Tamu “İyi ama bu benim hayatım!” diye bağırdı.

“Ama benim yaşamanı istediğim hayat bu değil ve sen bunu kendine reva olarak gördüğün müddetçe de senin bu evde yaşamanı istemiyorum!”

Tamu, irkildi. Annesi tokat atsa daha iyiydi. “Beni istemiyor musun?” derken gözleri dolmuştu. Ebru Hanım, ona bakmak yerine ellerine bakmaya devam etti. “Söylediklerimi çarpıtıyorsun,” dedi bunun yerine “Ben sadece boş gezenin boş kalfası gibi gözüken bir kızla aynı çatı altında yaşamak istemediğimi söylüyorum. Seçeneklerin var.”

Tamu “Anne.”

Ebru Hanım’ın nihayet gözleri onunkilere döndüğünde Tamu iç geçirerek arkasına yaslandı. “Başım ağrıyor.” Dedi.
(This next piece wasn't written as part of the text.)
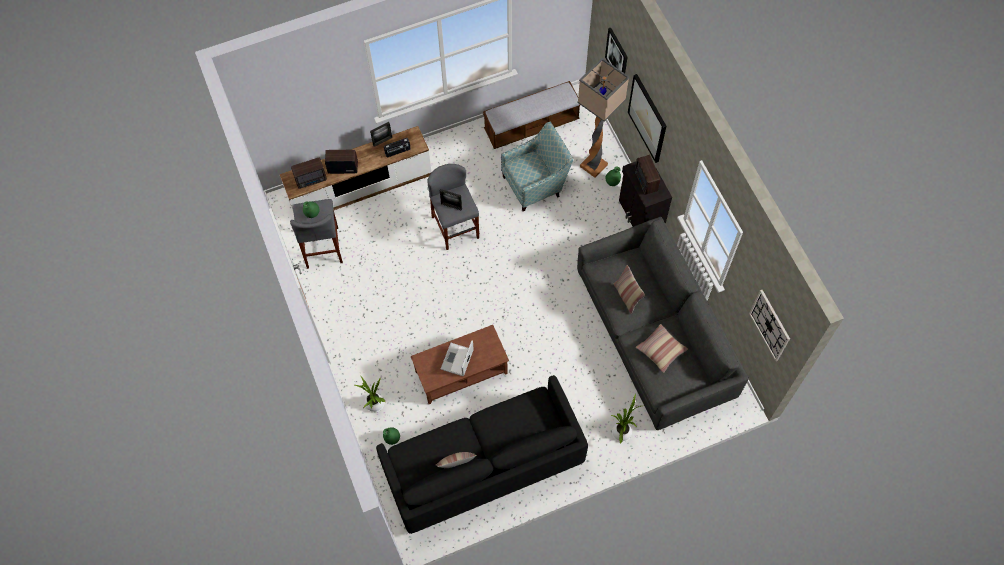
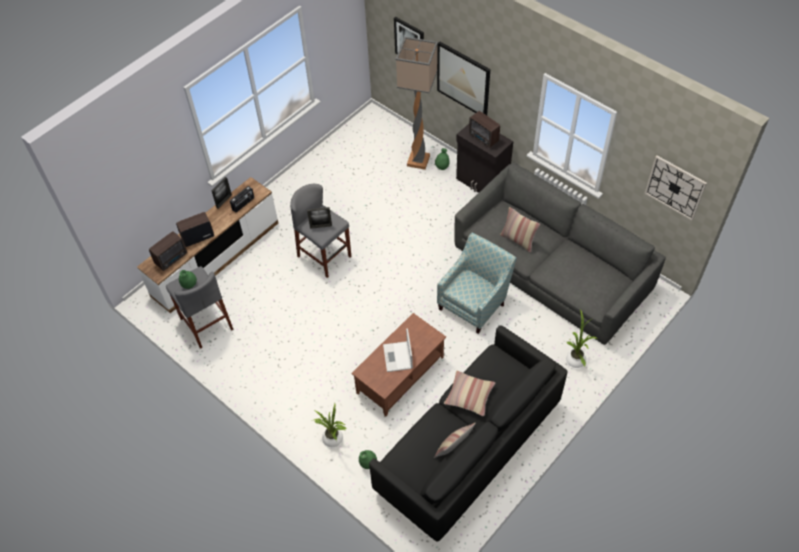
camera: 25 degrees left, 10 degrees down
(531, 125) = (346, 151): bench -> none
(536, 184) = (376, 193): armchair -> armchair (474, 302)
(661, 350) = (575, 270): pillow -> pillow (469, 396)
“Sen çocuk değilsin İnci Tamu.” Dedi Ebru Hanım. Ayağa kalktı ve tepsiyi önünden aldıktan sonra “Kardeşini düşün,” dedi “Yağmur, Amerika’da tek başına. Kapısında korumalar olması fark etmez, kendisi için tasarladığı bir gelecek var ve bunun için uğraşıyor. Senin her gün perdenin gerisinden izlediğin Menaf’ın bile bir geleceği var. Onun karşısına yeniden çıkmak istiyorsan, kendini topla! Sen bu kadar zayıf değilsin. Bencilliğini, şımarıklığını bir kenara bırak ve sadece Tamu olarak ayağa kalk, aksi takdirde senin için düşündüğümüz durumlar ortaya çıkacak ve sen bundan hiç memnun kalmayacaksın.”
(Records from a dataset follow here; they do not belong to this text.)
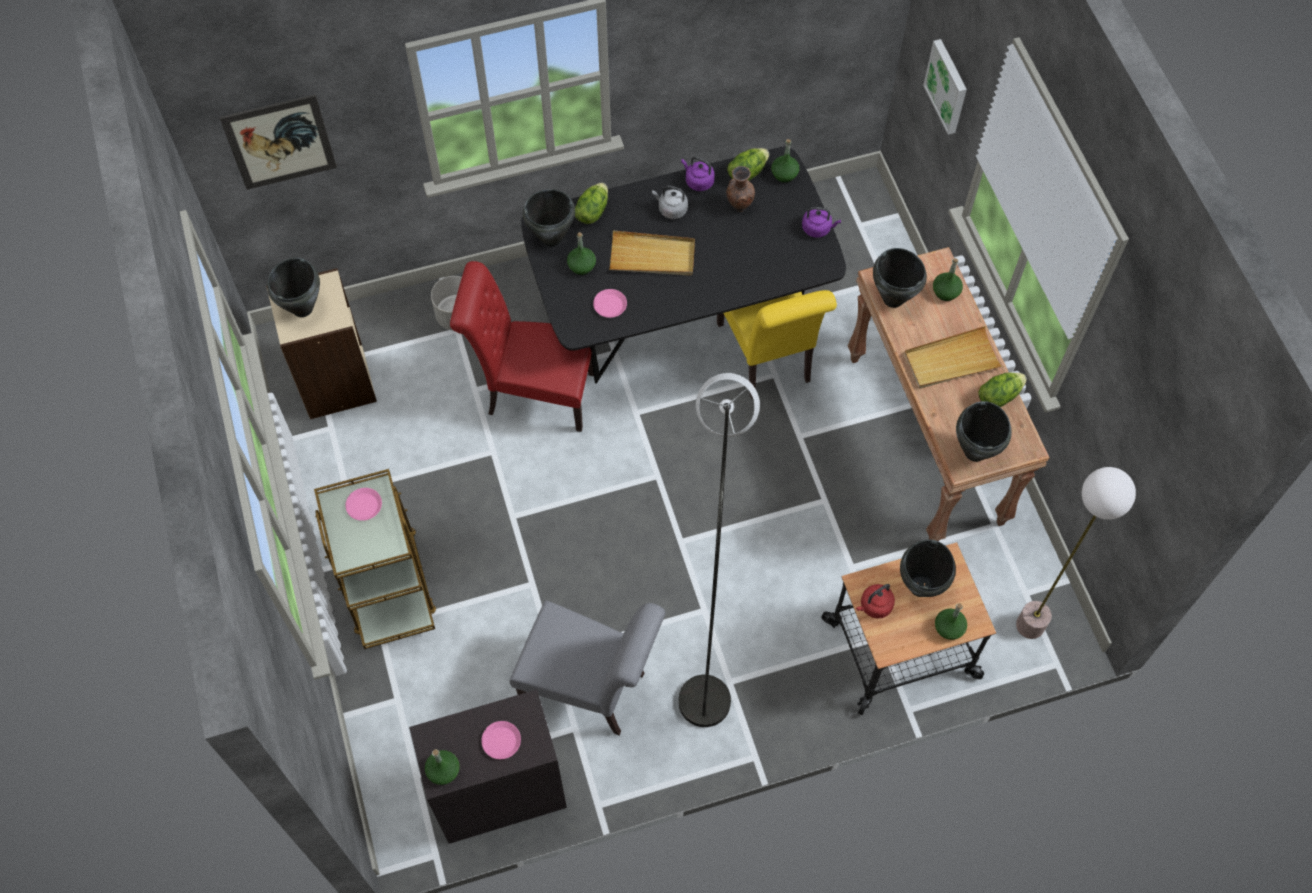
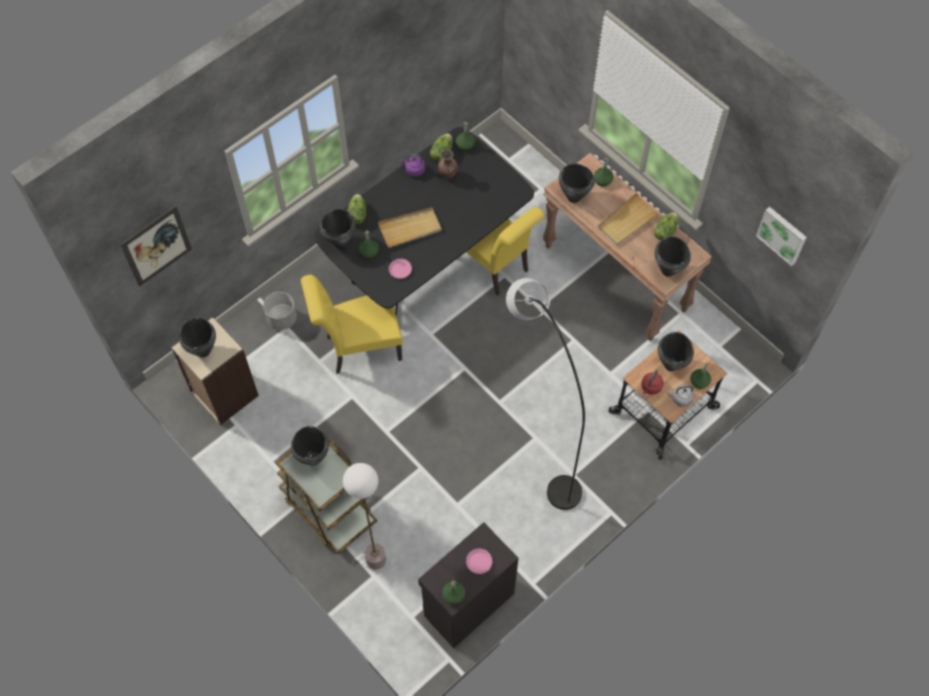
camera: 25 degrees left, 0 degrees up
(364, 506) = (312, 458): pink plate -> black cooking pot
(533, 393) = (358, 348): red chair -> yellow chair
(591, 689) = (491, 516): grey chair -> none
(671, 209) = (406, 194): grey kettle -> grey kettle (680, 399)
(818, 228) = (503, 171): purple kettle -> none
(948, 86) = (554, 53): picture -> picture (782, 234)
(1030, 625) = (730, 363): floor lamp -> floor lamp (376, 559)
Tamu “Beni artık yatılı okula gönderemezsiniz.” Diyerek güldüğünde annesi de gülümsedi. “Seni yatılı okula biz göndermedik, küçük hanım. Kendin gitmek istedin ama o kadar da emin olma yine de.” Deyip odadan çıktıktan sonra genç kız avazı çıktığı kadar bağırmaya başladı.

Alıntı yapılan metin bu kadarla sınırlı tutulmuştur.